DATA FOR THIS EXERCISE »
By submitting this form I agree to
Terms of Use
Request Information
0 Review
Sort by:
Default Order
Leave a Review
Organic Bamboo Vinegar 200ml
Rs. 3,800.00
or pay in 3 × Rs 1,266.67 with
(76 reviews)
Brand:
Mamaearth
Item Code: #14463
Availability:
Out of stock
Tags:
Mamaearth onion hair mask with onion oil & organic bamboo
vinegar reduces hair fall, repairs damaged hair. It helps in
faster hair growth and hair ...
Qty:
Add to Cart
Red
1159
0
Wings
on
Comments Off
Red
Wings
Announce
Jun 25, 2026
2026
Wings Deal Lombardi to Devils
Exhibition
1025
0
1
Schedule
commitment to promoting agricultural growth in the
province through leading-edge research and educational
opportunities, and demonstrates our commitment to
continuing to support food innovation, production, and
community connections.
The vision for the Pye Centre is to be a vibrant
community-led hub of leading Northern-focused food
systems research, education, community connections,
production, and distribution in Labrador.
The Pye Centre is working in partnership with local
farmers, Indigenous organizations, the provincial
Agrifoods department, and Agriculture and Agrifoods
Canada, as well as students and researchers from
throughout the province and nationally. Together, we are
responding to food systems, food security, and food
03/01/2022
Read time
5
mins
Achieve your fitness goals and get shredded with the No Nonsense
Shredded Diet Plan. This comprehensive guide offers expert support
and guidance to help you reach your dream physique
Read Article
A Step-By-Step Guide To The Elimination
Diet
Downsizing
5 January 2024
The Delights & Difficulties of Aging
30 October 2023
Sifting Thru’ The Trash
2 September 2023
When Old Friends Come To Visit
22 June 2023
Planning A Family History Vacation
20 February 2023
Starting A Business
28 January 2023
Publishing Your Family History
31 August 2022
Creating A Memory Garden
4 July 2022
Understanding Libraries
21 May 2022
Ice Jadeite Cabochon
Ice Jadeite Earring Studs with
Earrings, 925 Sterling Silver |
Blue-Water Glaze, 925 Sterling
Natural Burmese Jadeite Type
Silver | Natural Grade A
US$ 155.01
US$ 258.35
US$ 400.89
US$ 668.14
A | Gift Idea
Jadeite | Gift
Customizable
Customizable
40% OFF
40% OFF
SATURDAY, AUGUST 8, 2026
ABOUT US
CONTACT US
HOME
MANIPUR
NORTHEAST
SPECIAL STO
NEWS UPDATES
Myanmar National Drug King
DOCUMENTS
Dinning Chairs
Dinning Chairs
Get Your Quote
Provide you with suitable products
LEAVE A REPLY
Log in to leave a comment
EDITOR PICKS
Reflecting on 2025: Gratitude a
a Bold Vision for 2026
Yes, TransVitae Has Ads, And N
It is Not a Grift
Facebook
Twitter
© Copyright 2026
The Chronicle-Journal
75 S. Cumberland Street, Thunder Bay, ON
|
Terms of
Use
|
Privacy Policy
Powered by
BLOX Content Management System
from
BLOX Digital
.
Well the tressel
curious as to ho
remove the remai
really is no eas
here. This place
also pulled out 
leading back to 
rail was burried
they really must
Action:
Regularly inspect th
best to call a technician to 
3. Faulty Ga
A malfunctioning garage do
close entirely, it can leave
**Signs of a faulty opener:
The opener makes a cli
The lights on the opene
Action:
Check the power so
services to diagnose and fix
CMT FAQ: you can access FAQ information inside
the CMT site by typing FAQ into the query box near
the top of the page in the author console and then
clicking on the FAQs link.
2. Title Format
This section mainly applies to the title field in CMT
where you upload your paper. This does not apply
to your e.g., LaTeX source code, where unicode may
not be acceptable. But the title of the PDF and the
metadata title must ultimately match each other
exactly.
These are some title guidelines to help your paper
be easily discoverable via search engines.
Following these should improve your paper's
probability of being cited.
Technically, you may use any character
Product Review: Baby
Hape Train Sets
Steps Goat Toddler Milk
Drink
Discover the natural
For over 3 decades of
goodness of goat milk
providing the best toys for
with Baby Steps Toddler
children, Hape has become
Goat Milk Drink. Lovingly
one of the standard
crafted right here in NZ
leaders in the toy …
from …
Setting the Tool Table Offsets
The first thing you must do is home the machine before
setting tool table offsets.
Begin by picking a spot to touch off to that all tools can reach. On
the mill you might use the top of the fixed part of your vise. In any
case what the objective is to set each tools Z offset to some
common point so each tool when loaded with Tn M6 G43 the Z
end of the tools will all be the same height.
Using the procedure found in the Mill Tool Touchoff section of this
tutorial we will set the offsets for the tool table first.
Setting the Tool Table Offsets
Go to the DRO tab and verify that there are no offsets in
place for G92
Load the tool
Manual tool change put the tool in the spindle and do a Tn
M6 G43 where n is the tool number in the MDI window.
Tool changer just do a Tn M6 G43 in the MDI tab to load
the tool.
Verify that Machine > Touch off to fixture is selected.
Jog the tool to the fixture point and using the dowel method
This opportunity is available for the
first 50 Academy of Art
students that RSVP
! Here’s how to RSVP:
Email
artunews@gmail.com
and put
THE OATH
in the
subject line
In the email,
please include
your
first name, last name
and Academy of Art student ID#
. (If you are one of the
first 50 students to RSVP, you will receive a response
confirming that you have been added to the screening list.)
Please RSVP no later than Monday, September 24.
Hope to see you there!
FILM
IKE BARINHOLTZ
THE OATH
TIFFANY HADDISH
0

WHAT TO PRODUCE » Without altering a single word, transcribe the entries above.

YOUR RESPONSE »
By submitting this form I agree to
Terms of Use
Request Information
0 Review
Sort by:
Default Order
Leave a Review
Organic Bamboo Vinegar 200ml
Rs. 3,800.00
or pay in 3 × Rs 1,266.67 with
(76 reviews)
Brand:
Mamaearth
Item Code: #14463
Availability:
Out of stock
Tags:
Mamaearth onion hair mask with onion oil & organic bamboo
vinegar reduces hair fall, repairs damaged hair. It helps in
faster hair growth and hair ...
Qty:
Add to Cart
Red
1159
0
Wings
on
Comments Off
Red
Wings
Announce
Jun 25, 2026
2026
Wings Deal Lombardi to Devils
Exhibition
1025
0
1
Schedule
commitment to promoting agricultural growth in the
province through leading-edge research and educational
opportunities, and demonstrates our commitment to
continuing to support food innovation, production, and
community connections.
The vision for the Pye Centre is to be a vibrant
community-led hub of leading Northern-focused food
systems research, education, community connections,
production, and distribution in Labrador.
The Pye Centre is working in partnership with local
farmers, Indigenous organizations, the provincial
Agrifoods department, and Agriculture and Agrifoods
Canada, as well as students and researchers from
throughout the province and nationally. Together, we are
responding to food systems, food security, and food
03/01/2022
Read time
5
mins
Achieve your fitness goals and get shredded with the No Nonsense
Shredded Diet Plan. This comprehensive guide offers expert support
and guidance to help you reach your dream physique
Read Article
A Step-By-Step Guide To The Elimination
Diet
Downsizing
5 January 2024
The Delights & Difficulties of Aging
30 October 2023
Sifting Thru’ The Trash
2 September 2023
When Old Friends Come To Visit
22 June 2023
Planning A Family History Vacation
20 February 2023
Starting A Business
28 January 2023
Publishing Your Family History
31 August 2022
Creating A Memory Garden
4 July 2022
Understanding Libraries
21 May 2022
Ice Jadeite Cabochon
Ice Jadeite Earring Studs with
Earrings, 925 Sterling Silver |
Blue-Water Glaze, 925 Sterling
Natural Burmese Jadeite Type
Silver | Natural Grade A
US$ 155.01
US$ 258.35
US$ 400.89
US$ 668.14
A | Gift Idea
Jadeite | Gift
Customizable
Customizable
40% OFF
40% OFF
SATURDAY, AUGUST 8, 2026
ABOUT US
CONTACT US
HOME
MANIPUR
NORTHEAST
SPECIAL STO
NEWS UPDATES
Myanmar National Drug King
DOCUMENTS
Dinning Chairs
Dinning Chairs
Get Your Quote
Provide you with suitable products
LEAVE A REPLY
Log in to leave a comment
EDITOR PICKS
Reflecting on 2025: Gratitude a
a Bold Vision for 2026
Yes, TransVitae Has Ads, And N
It is Not a Grift
Facebook
Twitter
© Copyright 2026
The Chronicle-Journal
75 S. Cumberland Street, Thunder Bay, ON
|
Terms of
Use
|
Privacy Policy
Powered by
BLOX Content Management System
from
BLOX Digital
.
Well the tressel
curious as to ho
remove the remai
really is no eas
here. This place
also pulled out 
leading back to 
rail was burried
they really must
Action:
Regularly inspect th
best to call a technician to 
3. Faulty Ga
A malfunctioning garage do
close entirely, it can leave
**Signs of a faulty opener:
The opener makes a cli
The lights on the opene
Action:
Check the power so
services to diagnose and fix
CMT FAQ: you can access FAQ information inside
the CMT site by typing FAQ into the query box near
the top of the page in the author console and then
clicking on the FAQs link.
2. Title Format
This section mainly applies to the title field in CMT
where you upload your paper. This does not apply
to your e.g., LaTeX source code, where unicode may
not be acceptable. But the title of the PDF and the
metadata title must ultimately match each other
exactly.
These are some title guidelines to help your paper
be easily discoverable via search engines.
Following these should improve your paper's
probability of being cited.
Technically, you may use any character
Product Review: Baby
Hape Train Sets
Steps Goat Toddler Milk
Drink
Discover the natural
For over 3 decades of
goodness of goat milk
providing the best toys for
with Baby Steps Toddler
children, Hape has become
Goat Milk Drink. Lovingly
one of the standard
crafted right here in NZ
leaders in the toy …
from …
Setting the Tool Table Offsets
The first thing you must do is home the machine before
setting tool table offsets.
Begin by picking a spot to touch off to that all tools can reach. On
the mill you might use the top of the fixed part of your vise. In any
case what the objective is to set each tools Z offset to some
common point so each tool when loaded with Tn M6 G43 the Z
end of the tools will all be the same height.
Using the procedure found in the Mill Tool Touchoff section of this
tutorial we will set the offsets for the tool table first.
Setting the Tool Table Offsets
Go to the DRO tab and verify that there are no offsets in
place for G92
Load the tool
Manual tool change put the tool in the spindle and do a Tn
M6 G43 where n is the tool number in the MDI window.
Tool changer just do a Tn M6 G43 in the MDI tab to load
the tool.
Verify that Machine > Touch off to fixture is selected.
Jog the tool to the fixture point and using the dowel method
This opportunity is available for the
first 50 Academy of Art
students that RSVP
! Here’s how to RSVP:
Email
artunews@gmail.com
and put
THE OATH
in the
subject line
In the email,
please include
your
first name, last name
and Academy of Art student ID#
. (If you are one of the
first 50 students to RSVP, you will receive a response
confirming that you have been added to the screening list.)
Please RSVP no later than Monday, September 24.
Hope to see you there!
FILM
IKE BARINHOLTZ
THE OATH
TIFFANY HADDISH
0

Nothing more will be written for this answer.